Speaking more deeply, I always thought I would be successful. It never really settled on a specific career choice. Eventually I found a path that makes me very happy where I can be fully myself and make a lot of other people happy too. The more I can do that, the more successful I feel.

In what way has your community impacted your development as a musician?
The impact of our community is huge in my development and as the band’s development as a band. For starters, I have lived as a musician in New York City. Most of that time has been a struggle. The talent pool here is so deep and so dense that there are constant reminders that the only way to survive (literally survive) as an artist is to be a world class artist. There are so many great musicians all over the city. To be successful as a band in New York is a huge challenge. New York audiences have seen great talent for so long that only the strongest and deepest make an impact. There is a kind of weight and poise to that.

One of my musician friends has called it New York Gravity. Musicians from all over the world come to New York to give it their best shot because so much great music comes from here. A gravitational attraction for artists and musicians. Gravity comes from heaviness. There are so many heavy heavy players here. To find ourselves at the center of that is a constant process of digging and growing and building character that is equal to world class gravity.

Another import influence is Central Park itself. Learning to play outdoors and make a full sound as a band without any amplification has been quite a journey. My whole style of singing grows from the fact that I need to acoustically project to hundreds of people at a time without a microphone.

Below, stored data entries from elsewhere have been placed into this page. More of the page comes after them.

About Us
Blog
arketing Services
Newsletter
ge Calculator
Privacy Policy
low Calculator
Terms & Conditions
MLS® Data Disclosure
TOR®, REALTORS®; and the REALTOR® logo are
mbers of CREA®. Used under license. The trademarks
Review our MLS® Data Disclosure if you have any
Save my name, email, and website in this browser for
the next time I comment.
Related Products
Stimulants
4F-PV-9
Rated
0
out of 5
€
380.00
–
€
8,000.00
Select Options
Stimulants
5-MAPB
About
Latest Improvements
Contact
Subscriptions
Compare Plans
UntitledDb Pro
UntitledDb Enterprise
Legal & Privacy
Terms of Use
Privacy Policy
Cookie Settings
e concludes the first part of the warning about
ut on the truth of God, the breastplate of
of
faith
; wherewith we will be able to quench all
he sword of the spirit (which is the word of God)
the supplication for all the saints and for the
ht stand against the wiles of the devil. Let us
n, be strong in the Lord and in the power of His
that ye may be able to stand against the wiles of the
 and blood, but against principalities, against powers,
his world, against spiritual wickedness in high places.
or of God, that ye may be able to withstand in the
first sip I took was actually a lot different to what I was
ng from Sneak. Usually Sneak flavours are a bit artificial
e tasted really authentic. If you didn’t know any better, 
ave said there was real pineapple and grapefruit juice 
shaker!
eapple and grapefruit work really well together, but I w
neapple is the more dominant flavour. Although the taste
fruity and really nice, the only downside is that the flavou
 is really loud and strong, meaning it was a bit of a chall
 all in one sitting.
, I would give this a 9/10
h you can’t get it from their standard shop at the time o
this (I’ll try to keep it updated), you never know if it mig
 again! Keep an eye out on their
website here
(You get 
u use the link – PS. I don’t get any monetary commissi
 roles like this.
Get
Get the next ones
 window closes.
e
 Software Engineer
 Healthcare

Finally, I was first exposed to this music as player by performing with some of the best musicians to come out of the New Orleans tradition. Especially after hurricane Katrina there were quite a few New Orleans people who came through New York for a few years and being a part of their community was very influential for me personally as a trumpet player. In New Orleans the trumpet is still top dog! More than the sax and even more than the guitar! Don’t get me started on the tuba…

What other artists out there do you love?
Right now I am reading “The Rest is Noise, Listening to the 20th Century” by Alex Ross. It is an in depth survey of all the important composers from 1900 till now. Stravinsky rules! I love Varèse and Charles Ives. I really love Shostakovitch’s string quartets. This is all fairly new to me and it’s fun to see how my ear is growing into appropriating those sounds. Can’t wait to hear how that comes out in our shows. It is already starting and I totally am into it!

I like so many different things. I was surprised to find out that I really like Johnny Cash. I really like Willie Dixon and all the Chess Records stuff. I like Tom Waits a lot but I only started listening to him because people tell me that I sound a little like him. I think Frank Zappa is a lot of fun. I was really into Public Enemy back in the day. I like Art Blakey and the Jazz Messengers. You said “out there” in your question. All these artists are still out there to me because I hear their music all the time on my iPod or in my home. The BeatlesLed Zeppelin. My friends who play: Jeff Morris, Bob King, Gordon Webster, Stefan Zeniuk’s bandCoconino.

What does your future hold?
We [played] Sunday 9/12 on the Center Court at Arthur Ashe Stadium right before the final match of the US Open…in front of 23,000 people! So let’s hope more stadium shows! More recordings, more performances. Continuing to grow as a singer and as an entertainer.

More philosophically, I seem to be currently engaged in being happy by making more and more people more and more happy. I believe this is how the universe is run. I see no reason why this process won’t keep developing and flourishing.